■ **Выбранный отрывок**:
━━━━━━━━━━━━━━━━━━━━━━━━━━━━━━

Станислав Куняев – К предательству таинственная страсть... (страница 58)
Когда же я думаю о том, что случилось с Россией в тридцатые годы, то неизменно вспоминаю очаровательную по своей наивности эпохальную фразу из повествования Аллы Израилевны:
— Увидела я в окне комиссионного свою мебель из Аничкова дворца и расплакалась!..
Вот какова была судьба “детей Арбата”, детей Столешникова, детей из “Дома на набережной”.
Но не будем злословить. “Что нам считаться? — судьба виновата, // не за что, а воздаётся сполна”, как сказано у одного поэта.
Глава девятая
“РУССКИЕ РУССКИХ НЕ ЛЮБЯТ…”
“К предательству таинственная страсть…” никогда не покидала наших “невозвращенцев” и “возвращенцев”, наших “дезертиров” и наших “перебежчиков” из пятой колонны, которые, переселившись на какой-нибудь Брайтонбич, придумывали всякие причины, их оправдывающие, и начинали новую жизнь в новой общине. Эту жизнь подробно изобразил один из поэтов питерской “четвёрки” Анатолий Найман в книге “Роман с самоваром”, повествующей о быте и нравах советско-американской и русско-еврейской тусовки в ресторане под названием “Русский самовар”, созданном деньгами и усилиями трёх “шестидесятников” — Романа Каплана, Иосифа Бродского и Михаила Барышникова.
Ресторан изображён как некая Мекка для изголодавшихся по свободе единоверцев, которые приезжают в Америку посмотреть, как устроились на новом месте первопроходцы и стоит ли рискнуть и навсегда покинуть оставшуюся в другом полушарии Земли “Рашку”.

━━━━━━━━━━━━━━━━━━━━━━━━━━━━━━

■ **Исходные данные**:
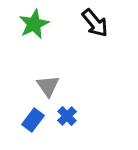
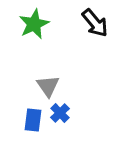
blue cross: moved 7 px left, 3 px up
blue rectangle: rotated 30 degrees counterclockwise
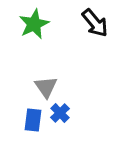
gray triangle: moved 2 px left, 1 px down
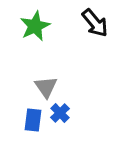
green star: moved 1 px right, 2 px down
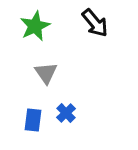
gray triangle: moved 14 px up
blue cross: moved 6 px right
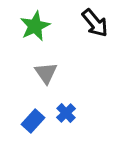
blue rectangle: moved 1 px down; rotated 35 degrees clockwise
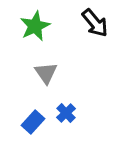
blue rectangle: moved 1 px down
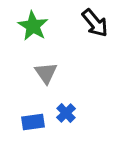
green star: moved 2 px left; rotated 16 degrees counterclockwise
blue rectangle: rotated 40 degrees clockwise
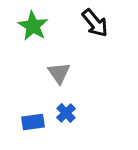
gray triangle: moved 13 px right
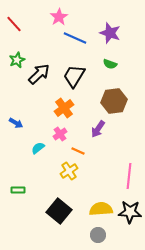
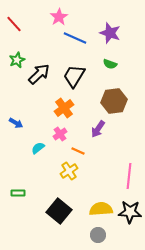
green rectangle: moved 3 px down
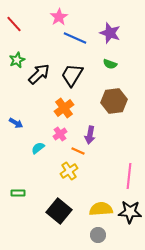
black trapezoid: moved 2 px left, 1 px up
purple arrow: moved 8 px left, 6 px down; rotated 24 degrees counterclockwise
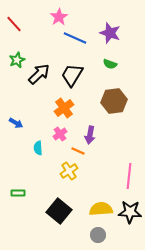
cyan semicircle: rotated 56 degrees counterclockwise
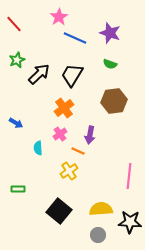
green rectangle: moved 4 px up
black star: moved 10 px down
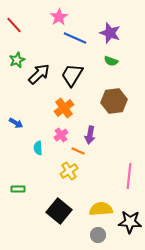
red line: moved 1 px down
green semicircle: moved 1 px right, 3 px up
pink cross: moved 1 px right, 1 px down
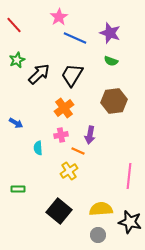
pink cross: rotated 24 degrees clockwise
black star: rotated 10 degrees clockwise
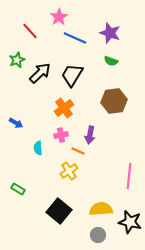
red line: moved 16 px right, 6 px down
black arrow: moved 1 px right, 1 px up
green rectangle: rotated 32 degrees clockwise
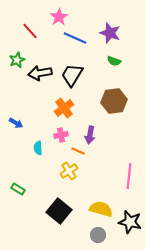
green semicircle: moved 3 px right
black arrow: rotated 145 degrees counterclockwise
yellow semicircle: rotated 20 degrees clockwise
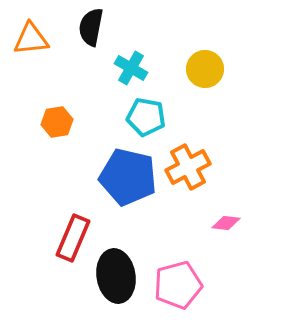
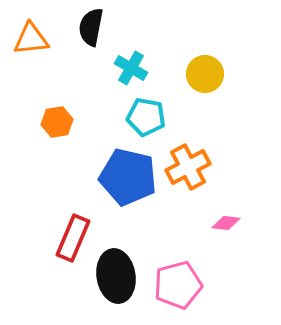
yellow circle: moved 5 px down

━━━━━━━━━━━━━━━━━━━━━━━━━━━━━━

■ **Задания**:
**A)** Ответьте на вопросы по отрывку выше, каждый ответ с новой строки и с той же пометкой:
(i) Что Алла Израилевна увидела в окне комиссионного?
(ii) Как называется книга Анатолия Наймана?
(iii) Кто создал ресторан «Русский самовар»?
**B)** Перепечатайте из отрывка без изменений фрагмент, который начинается словами, содержащими «Вот какова была», и заканчивается на «и Михаила Барышникова.».

■ **Ответы**:
**A)**
(i) Свою мебель из Аничкова дворца.
(ii) «Роман с самоваром».
(iii) Роман Каплан, Иосиф Бродский и Михаил Барышников.

**B)**
Вот какова была судьба “детей Арбата”, детей Столешникова, детей из “Дома на набережной”.
Но не будем злословить. “Что нам считаться? — судьба виновата, // не за что, а воздаётся сполна”, как сказано у одного поэта.
Глава девятая
“РУССКИЕ РУССКИХ НЕ ЛЮБЯТ…”
“К предательству таинственная страсть…” никогда не покидала наших “невозвращенцев” и “возвращенцев”, наших “дезертиров” и наших “перебежчиков” из пятой колонны, которые, переселившись на какой-нибудь Брайтонбич, придумывали всякие причины, их оправдывающие, и начинали новую жизнь в новой общине. Эту жизнь подробно изобразил один из поэтов питерской “четвёрки” Анатолий Найман в книге “Роман с самоваром”, повествующей о быте и нравах советско-американской и русско-еврейской тусовки в ресторане под названием “Русский самовар”, созданном деньгами и усилиями трёх “шестидесятников” — Романа Каплана, Иосифа Бродского и Михаила Барышникова.